A 48-year-old woman with a history of endometriosis, uterine myoma treated with embolization and myomectomy, and without toxic habits of smoking or alcoholism.
No children; parents and siblings with no history of interest.
She came to the consultation for several months with increased abdominal perimeter, epigastric discomfort associated with heartburn, postprandial heaviness and continuous diffuse abdominal pain, more intense in right hypochondrium.
Physical examination revealed a distended abdomen and an indurated painful abdominal mass in the right hypochondrium, epigastrium and mesogastrium.
No semiology of ascites exists.
The laboratory test showed an elevation of GGT, rest of the study (systematic urinalysis, general biochemistry, proteinogram, coagulation study, markers of hepatotropic and tumor viruses), with no significant findings.

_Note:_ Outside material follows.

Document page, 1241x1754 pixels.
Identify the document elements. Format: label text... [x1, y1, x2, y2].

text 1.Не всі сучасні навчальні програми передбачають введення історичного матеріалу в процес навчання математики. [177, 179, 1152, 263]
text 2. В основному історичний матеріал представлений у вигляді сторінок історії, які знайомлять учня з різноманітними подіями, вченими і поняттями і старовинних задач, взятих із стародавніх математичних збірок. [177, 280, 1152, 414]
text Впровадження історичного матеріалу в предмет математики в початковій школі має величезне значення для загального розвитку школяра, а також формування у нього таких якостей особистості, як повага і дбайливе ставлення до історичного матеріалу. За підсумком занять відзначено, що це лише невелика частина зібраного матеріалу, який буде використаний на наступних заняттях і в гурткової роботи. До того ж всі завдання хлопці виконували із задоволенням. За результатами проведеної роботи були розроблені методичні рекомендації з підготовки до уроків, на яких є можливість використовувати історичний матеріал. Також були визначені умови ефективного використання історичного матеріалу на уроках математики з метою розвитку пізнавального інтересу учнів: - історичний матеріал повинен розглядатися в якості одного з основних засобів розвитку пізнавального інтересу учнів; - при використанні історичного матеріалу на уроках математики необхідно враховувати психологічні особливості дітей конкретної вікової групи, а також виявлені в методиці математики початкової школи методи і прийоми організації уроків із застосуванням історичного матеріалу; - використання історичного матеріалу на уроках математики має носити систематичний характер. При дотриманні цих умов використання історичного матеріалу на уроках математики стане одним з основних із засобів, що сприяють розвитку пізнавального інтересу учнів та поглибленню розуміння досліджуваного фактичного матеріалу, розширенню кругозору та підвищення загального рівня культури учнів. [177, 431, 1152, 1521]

Computed tomography showed a hepatomegaly with palpable abdominal cystic lesions, highlighting the right hepatic lobe (RHL) an 18 cm cyst, bile duct, pancreas and spleen without alterations.
Right pelvic kidney due to liver displacement.
Bilateral renal cysts of small size.
Uterine calcifying fibroids
Abdominal ultrasound confirmed the diagnosis of polycystic liver disease, with a giant cyst in HDL.
The absence of significant renal cysts and criteria for polycystic kidney disease allows the diagnosis of HPAE to be established.
Subsequently, the patient was admitted to the Digestive Service in a programmed manner, and percutaneous drainage was performed with 8F pigtail catheter, with ultrasound control of the giant liquid hepatic cyst, evading immediate complications.
In a second step, during the same day, a transcatheter cystography is performed in the Radiology Department, in which there is no alcohol and pure alcohol aspirates for 270 minutes of contrast leakage.
Later the patient was discharged with clinical and analytical improvement without immediate complications.
The patient remains under follow-up in asymptomatic consultations without requiring more sclerotherapy sessions.
Four years after the procedure, an abdominal CAT scan showed a decrease in the size of the treated hepatic cyst (8.4 cm).